佐藤 サンデル教授は「アメリカは物流・物資面だけではなく、公衆道徳面でもパンデミックに備えていなかった」と述べています。具体的にはどのような意味ですか。

サンデル アメリカでコロナの感染拡大が始まったとき、すでに社会は深く分断されている状態でした。過去数十年の間に、取り返しのつかないほど格差は増大していました。

 パンデミックに対応するには社会の連帯が不可欠ですが、残念ながらアメリカには分断を越えて全国民が団結できるようなモラルは備わっていませんでした。そしてその後も、国民の間で連帯感や共同体意識が強まることはありませんでした。

 パンデミック下のアメリカでは「We're all in this together」(私たちは皆同じ状況下に置かれているのだから一緒に乗り切ろう)というスローガンがあちらこちらで叫ばれました。その真意は「私たち人間は誰でもウイルスに感染してしまう。富める者と富まざる者、大卒と非大卒にかかわらず、ウイルスは襲ってくる。どこに住んでいても感染するときは感染してしまう。だからお互い協力し合って、この危機を乗り切ろう」ということです。

 ところが現実はこのとおりにはいきませんでした。パンデミックという共通の危機に直面しても、「勝ち組」「負け組」は協力し合いませんでした。むしろパンデミックはこの分断をより顕在化させているのです。

 信じられないかもしれませんが、アメリカには義務化されても、マスクを着用しない人がたくさんいたのです。国民が「マスクをする人/しない人」に二分されたことは、政治的分断の象徴とも言える出来事でした。着用拒否者の多くはトランプ支持者でした。彼らは「政府がマスク着用を義務化するのも、メディアがコロナのニュースを垂れ流しているのも、トランプの再選を妨害するためだ」と信じて疑いませんでした。「パンデミックは反トランプのメディアによって捏造されたものだ」と言う人さえいました。このことからも、いかにアメリカ社会に不信が蔓延しているか、深い亀裂が入っているかがわかるでしょう。

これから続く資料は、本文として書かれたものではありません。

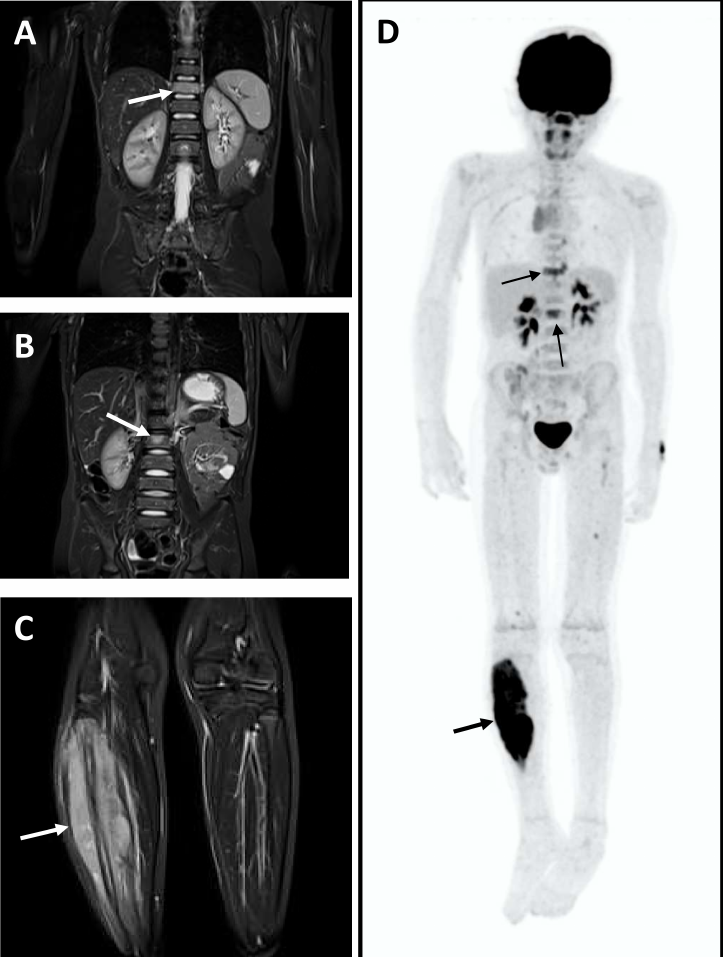
Figure 1. Nine-year-old boy with primary Ewing sarcoma of the right fibula and spinal bone metastases ( A – C ). Coronal STIR MR images from a whole-body MRI study show the primary tumour (arrow— C ) and metastases in the spine (arrows— A , B ). Coronal PET study demonstrates intense FDG uptake in the right fibula ( D ) (thick arrow) and also in the spinal metastases (thin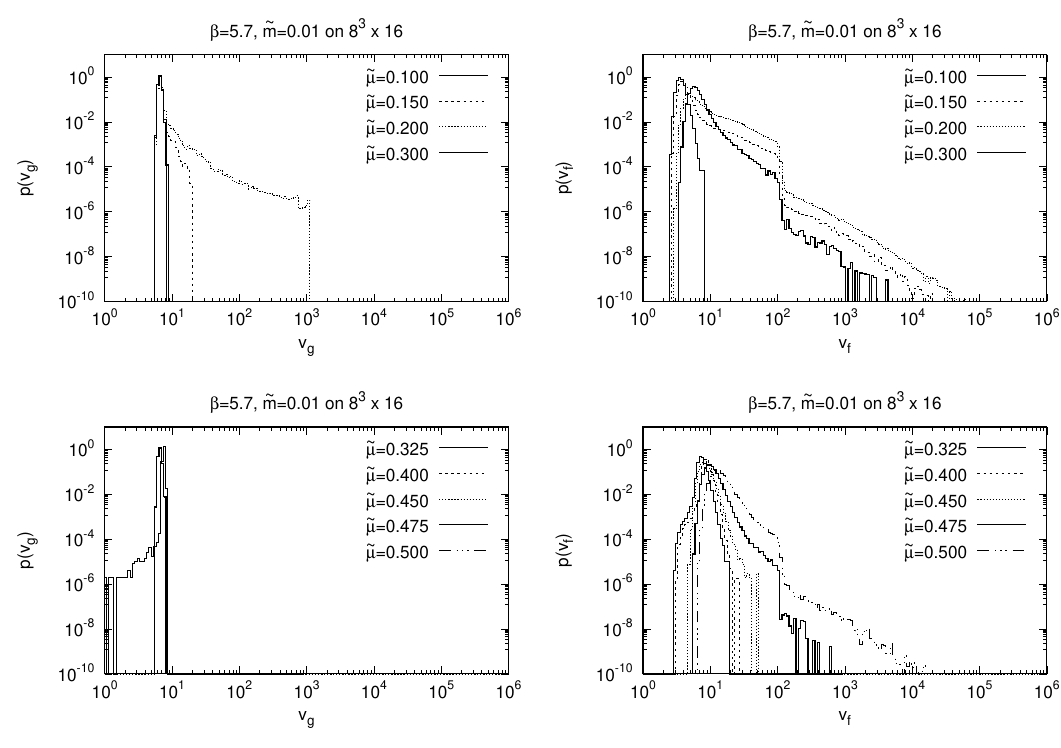
Figure 1 . The probability distributions p ( v ) of the drift term obtained from simulations on a 8 3 (cid:2) 16 lattice with (cid:12) = 5 : 7 and ~ m = 0 : 01 are plotted for the drift term v g coming from the gauge action (Left) and v f from the fermion determinant (Right). The upper and lower panels show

 共同体意識の欠如は、悲惨な結果をもたらしました。アメリカは、コロナ感染症による死者数が世界で最も多い国となりました。じつに五〇万人以上もの人が亡くなっているのです。日本と比べものにならないほど多いことがわかるでしょう。

 トランプ支持者と非支持者との対立があまりにも顕著なことから、「政治的な考え方の違いがアメリカの分断をもたらしている」と思われていますが、本質をつきつめれば能力主義に行きつくのです。

佐藤 コロナの感染拡大が始まってから一年以上経ちます。分断の解消に向けて前向きな兆しはありませんか。

サンデル 面白い質問ですね。パンデミックは市民の間に様々な意見の相違をもたらしています。マスクの着用、ソーシャルディスタンスの確保、ワクチンの接種をめぐっての賛否両論があるのは事実です。このことがさらに分断を加速させていると言えます。

 さらに先ほども述べたとおり、コロナ禍で社会の二極化が目に見えてわかるようになりました。「自宅で仕事ができる人/できない人」に分かれ、後者は感染のリスクにさらされながらも、外で仕事を続けなければなりませんでした。

 一方で希望を持てるような変化があるのも事実です。それは前者の人たちが、後者を気にかけ始めたことです。自分たちの生活が彼らなしでは成り立たないことにようやく気づき始めたのです。

 配達員、倉庫の作業員、雑貨店の店員、保育員、トラックの運転手など。こうした現場で働いている人たちの報酬はそれほど高くなく、社会的な地位も高いとは言えませんでした。それが今では「エッセンシャルワーカー」と呼ばれ、称賛されています。ようやく社会全体が彼らの仕事の価値を認識し始めたのです。彼らの仕事の多くは学位も資格も必要としません。能力主義の観点から言えば、評価されるような仕事ではありませんでした。それが今はどうでしょうか。多くの人々が彼らに拍手を送り、心から感謝の意を表し、「ありがとう」と書いたサインを窓から掲げています。

 これが何を意味しているのかと言えば、パンデミックがエッセンシャルワーカーの報酬、尊厳、社会的な地位について広く議論を始める機会になる可能性もあるということです。

 パンデミックが、勝ち組と負け組、大卒と非大卒といった二項対立で社会を見るのではなく、「誰が共通善(社会全体のための善)に貢献しているのか」「私たちの生活を支えているのは誰か」という観点から社会全体を再認識する機会を与えているとも言えるのです。今の痛ましい状況が、とても大切な教訓を与えてくれているのです。